European stocksfell 1.8 percent to end at 975.02, their biggest weekly decline in nearly three years after hitting their lowest in a year.
Industrial commodities were also hit. Three-month copper fell 2.6 percent to $9,114 a tonne, the lowest since June 29. It lost 1.9 percent in the last session. The Reuters-Jefferies CRB index, a global commodities benchmark, fell to a seven-month low as raw materials markets experienced one of their biggest sell-offs since the financial crisis.
All eyes on Europe
Apart from signs that the U.S. and global economies are weakening despite record low interest rates and the pumping of liquidity into the system, the focus was clearly on Europe, where bond yields in Spain and Italy have been blowing out, threatening the same kind of refinancing problems that have already slammed Greece, Ireland and Portugal.

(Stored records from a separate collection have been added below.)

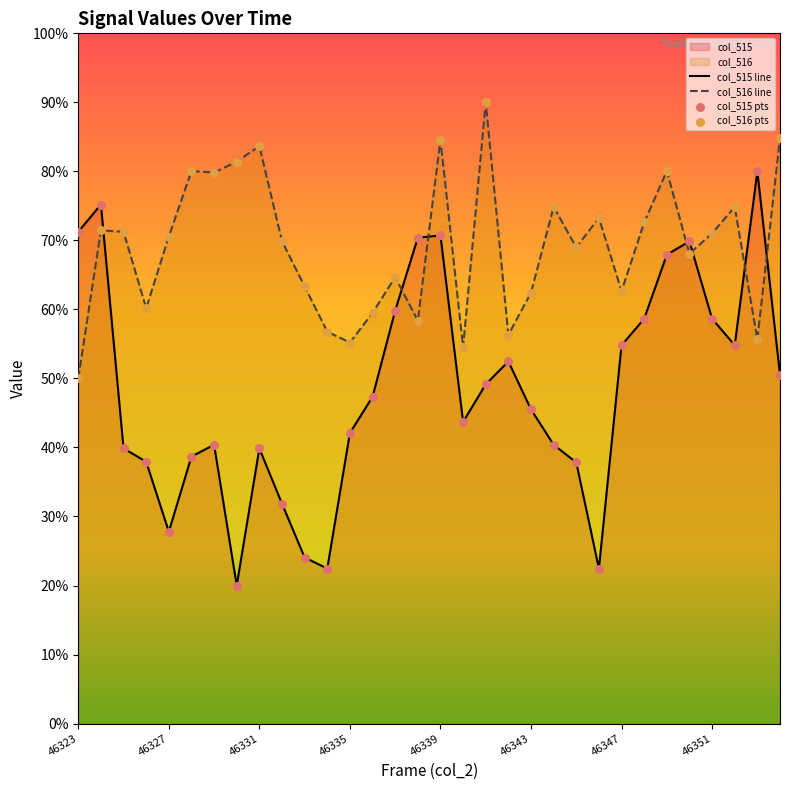

At which category is the sum across all series the highest?

46339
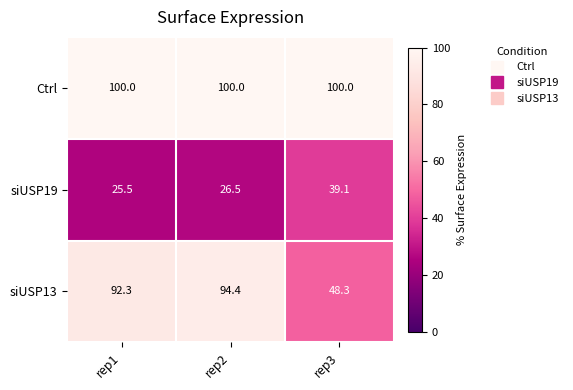

Which series changed the most between rep1 and rep2?

siUSP13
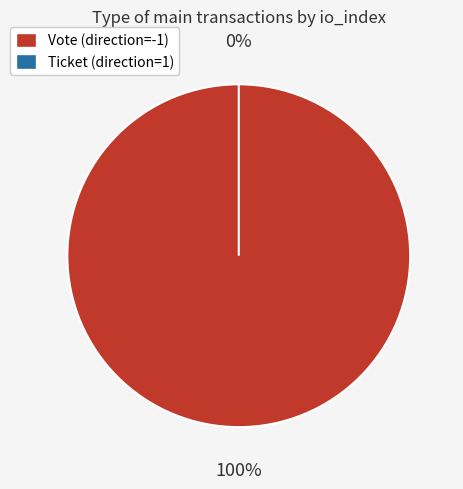

Which slice is the smallest?

Ticket (io_index=0)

The European Central Bank disappointed investors Thursday by buying Irish and Portuguese bonds but not Italian or Spanish debt.
``Would the ECB please get serious?'' Berenberg private bank said in a note. ``We need a circuit breaker to stop the vicious circle in which fear feeds on fear.'' Jane Foley, senior currency strategist at Rabobank, said, ''The Swiss National Bank is caught between a rock and a hard place. It's difficult to see the franc being anything but well bid in the current environment.''
The ECB bought Portuguese and Irish government bonds, slightly easing pressure on Italian and other euro-zone peripheral debt, which had earlier offered euro-era high premiums over less risky Germany.
But Italian 10-year government bond yields rose above their Spanish equivalent.
Italy has emerged as the market's major concern after a rescue deal that was intended to stop the spread of the crisis failed to convince investors it had the firepower to ease pressure on the vast Italian bond market.